Rajoy y los mayas
El presidente está saliendo al paso de los problemas, sin resolverlos
Si usted, querido lector, está leyendo esta columna es que hoy, 21 de diciembre del 2012, no se ha acabado el mundo. O sea, Rajoy permanecerá al frente de los destinos de España. Y el milagro no es que no se haya producido el apocalipsis, sino que este país siga vivo, que no haya fenecido de las muchas metástasis que se extienden por su cuerpo. España continúa existiendo a pesar de la predicción de los mayas y de la acción del Gobierno, y eso ya es un motivo de celebración. Sobre todo porque tampoco hay oposición ni el suficiente pulso en la sociedad civil como para emprender la dirección correcta.
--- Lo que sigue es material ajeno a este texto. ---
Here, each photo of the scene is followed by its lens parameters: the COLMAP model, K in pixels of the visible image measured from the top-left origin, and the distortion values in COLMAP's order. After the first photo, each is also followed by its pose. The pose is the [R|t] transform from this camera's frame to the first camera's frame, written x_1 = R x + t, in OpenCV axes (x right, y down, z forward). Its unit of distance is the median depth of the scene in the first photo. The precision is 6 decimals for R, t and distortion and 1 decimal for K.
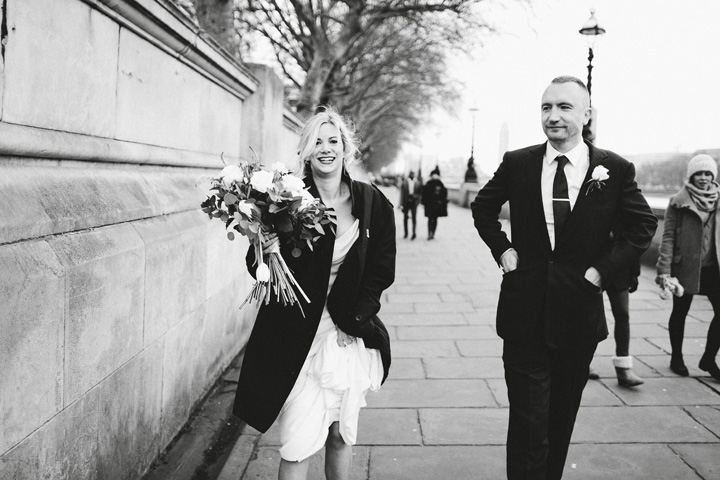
lens RADIAL K [[658.3, 0, 362.6], [0, 658.3, 247.6], [0, 0, 1]] dist [-0.024295, 0.004912]
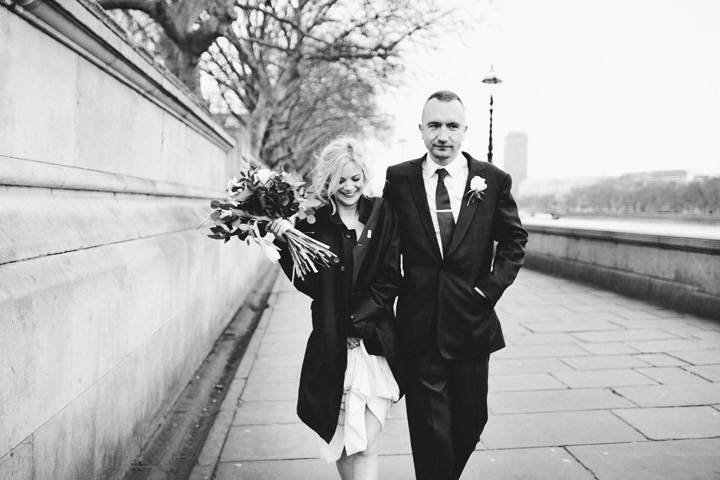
lens RADIAL K [[699.2, 0, 357.1], [0, 699.2, 238.9], [0, 0, 1]] dist [-0.006862, 0.000000]
pose [[0.996235, -0.016116, 0.085177, -0.010409], [0.020842, 0.998275, -0.054893, 0.021309], [-0.084146, 0.056462, 0.994853, -0.198587]]
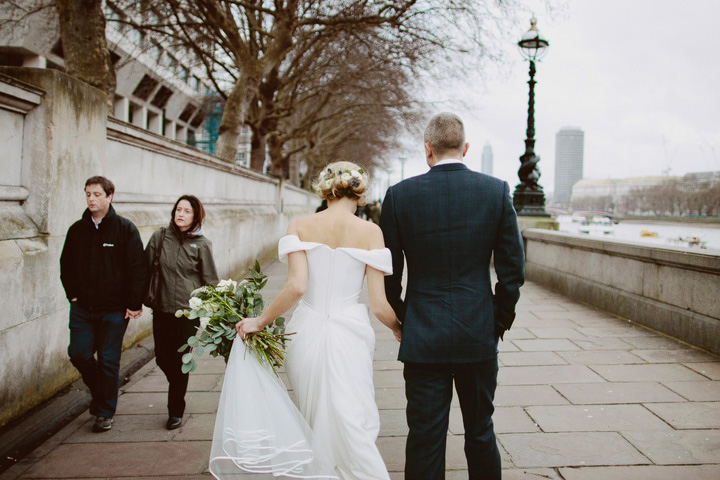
lens RADIAL K [[699.2, 0, 377.1], [0, 699.2, 238.6], [0, 0, 1]] dist [-0.006862, 0.000000]
pose [[0.999170, -0.009793, 0.039539, 0.075351], [0.012078, 0.998245, -0.057968, -0.006534], [-0.038902, 0.058397, 0.997535, 0.049433]]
El Gobierno empuja con sus recortes en una estrategia de acción monocorde, y la sociedad, indignada y perpleja, reacciona en su contra. Tesis y antítesis que nunca acaban de encontrar una síntesis.
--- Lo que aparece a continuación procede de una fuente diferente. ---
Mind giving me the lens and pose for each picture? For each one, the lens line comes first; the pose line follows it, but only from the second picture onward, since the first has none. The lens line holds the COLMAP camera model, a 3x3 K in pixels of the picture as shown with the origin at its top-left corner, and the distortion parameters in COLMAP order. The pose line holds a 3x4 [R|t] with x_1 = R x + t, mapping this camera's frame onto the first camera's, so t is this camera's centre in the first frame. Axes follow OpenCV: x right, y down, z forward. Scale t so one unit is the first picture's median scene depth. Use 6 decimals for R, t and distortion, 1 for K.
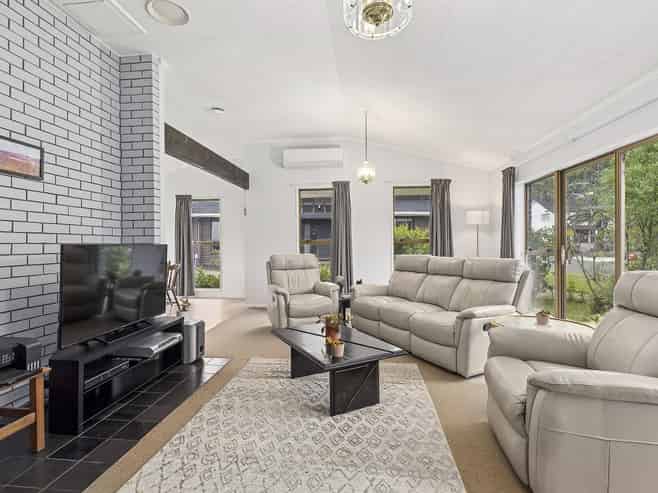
lens RADIAL K [[329.2, 0, 329.9], [0, 329.2, 249.6], [0, 0, 1]] dist [0.001949, 0.000296]
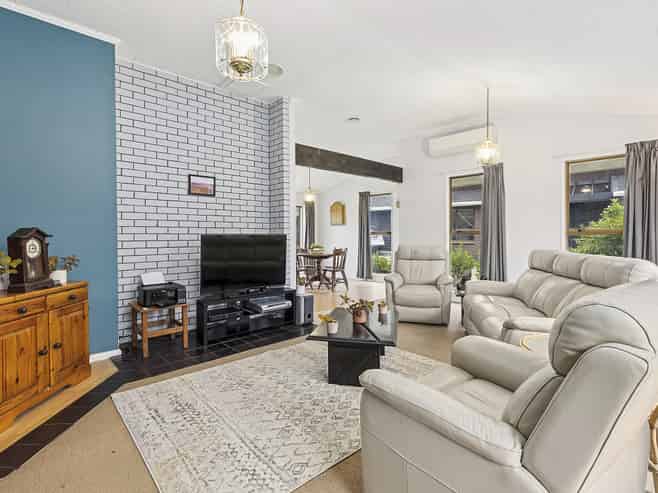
lens RADIAL K [[329.9, 0, 325.9], [0, 329.9, 242.4], [0, 0, 1]] dist [0.003399, 0.000712]
pose [[0.754838, 0.023475, -0.655492, 0.478196], [-0.016112, 0.999721, 0.017248, -0.009543], [0.655714, -0.002458, 0.755005, 0.069615]]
En cierto modo, en 2012 sí hemos asistido al final de algo. Para empezar, al fin de la soberanía nacional. Ahora las declaraciones de Draghi o las decisiones de Merkel nos afectan casi más que toda la retahíla de medidas del Gobierno. O, más bien, estas responden a las exigencias de aquéllos. Luego está el derrumbe del pacto constitucional, que encuentra en la deriva de Cataluña su manifestación más flagrante, arrastrando con ella todo el edificio de las autonomías. Pero también la imposibilidad de hacer justicia a los principios que declaramos en nuestra Ley Fundamental. La parte social del Estado social y democrático de derecho es papel mojado y sin visos de ser regenerada a corto plazo. Y el diseño del esquema de representación política hace aguas por todos lados. Tanto por las características del sistema electoral como por la incapacidad de los partidos para regenerarse. 2012 puso fin también al bipartidismo imperfecto que, con sus altibajos, venía caracterizando a nuestra democracia. Y la izquierda sigue sin ofrecer una alternativa unitaria y creíble. Es un horizonte de falta de fe en las alternancias de partido porque el ánimo dominante es hoy la desconfianza y la desazón hacia la política sistémica sin que esta, desorientada, sepa reaccionar.
Al no tomar nota de esta situación, el primer año de la Era Rajoy ha sido un año perdido. No ya tanto por lo que el Gobierno ha hecho —fundamentalmente recortar y, eso sí, poner orden en el caos bancario—, sino por lo que ha dejado de hacer. La estrategia de Rajoy ha sido doble. Por un lado, y contrariamente a lo que caracterizó a Zapatero, poner a sus ministros de escudos protectores frente a la ira de la gente. De esta forma, el presidente no solo no lidera, sino que se esconde. No es mala maniobra. El descontento se fracciona y el pagano pasa a ser el titular de alguna de las carteras conflictivas, como si sus políticas fueran el capricho de cada uno de los afectados en vez de una política general del Gobierno. De esta forma, la irritación, ya de por sí fraccionada y con tintes corporativos, se dirige a las extremidades, no a la cabeza —véase el caso Wert—. Esto, por cierto, podría indicar otro final, el de los Gobiernos presidencialistas.
Por otra parte, Rajoy está aplicando lo que los anglosajones llaman la estrategia del muddling through, el ir “saliendo al paso” de los problemas sin realmente resolverlos. Recortar en vez de reformar en un sentido serio de la palabra; “ir tirando” amparándose en un éxito electoral por aquí —Galicia—, o en la ausencia de un fracaso por allí —Euskadi o Cataluña—; tomar oxígeno en algunas de las escasas decisiones europeas que nos benefician; reincidir una y otra vez en la excusa de la herencia recibida y ningunear a los adversarios políticos, etcétera. Todo menos mirar la realidad a la cara y tratar de regenerar, con la ayuda de todos, un país que se deshace a manojos. Su objetivo es más la supervivencia política del Gobierno que rehabilitar las maltrechas instituciones democráticas españolas.
Si, como dicen los hermeneutas del calendario maya, hoy es el día en el que entramos en una nueva época más que el del fin del mundo, lo que deberíamos desearnos es una plena renovación democrática y poner los medios para reconstruir la cohesión social y territorial perdida, consensuar políticamente un nuevo comienzo. Si lo que nos espera es más de lo mismo, trampear en vez de liderar, apenas llegaremos a ver esa otra fecha señalada, el 2014, año en el que otros hermeneutas esperan el “fin de la recesión”. Ya ven, todo son finales, cuando lo que de verdad necesitamos es poder traducirlos en algo verdaderamente nuevo.